# What to do
Where the records below show the word "class" in a line, please copy that line.

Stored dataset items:
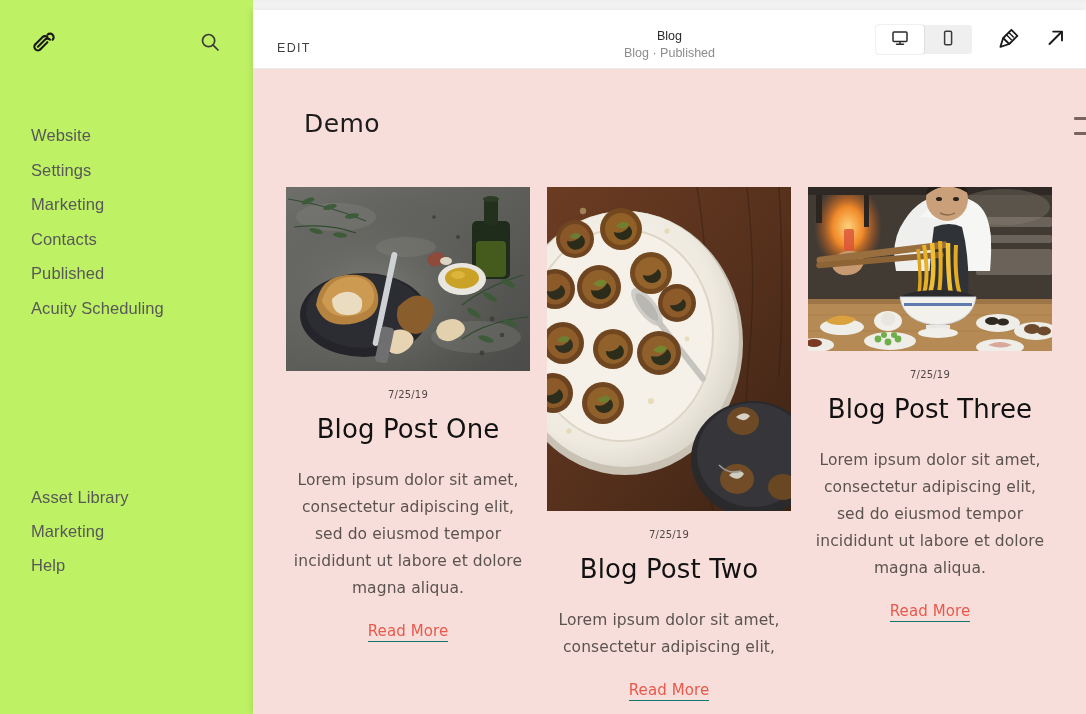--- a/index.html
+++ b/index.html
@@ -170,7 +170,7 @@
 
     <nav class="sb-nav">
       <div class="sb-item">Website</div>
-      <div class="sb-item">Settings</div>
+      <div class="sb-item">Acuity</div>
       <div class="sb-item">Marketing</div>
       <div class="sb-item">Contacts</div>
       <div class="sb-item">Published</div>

# Reply
     <nav class="sb-nav">
       <div class="sb-item">Website</div>
-      <div class="sb-item">Settings</div>
+      <div class="sb-item">Acuity</div>
       <div class="sb-item">Marketing</div>
       <div class="sb-item">Contacts</div>
       <div class="sb-item">Published</div>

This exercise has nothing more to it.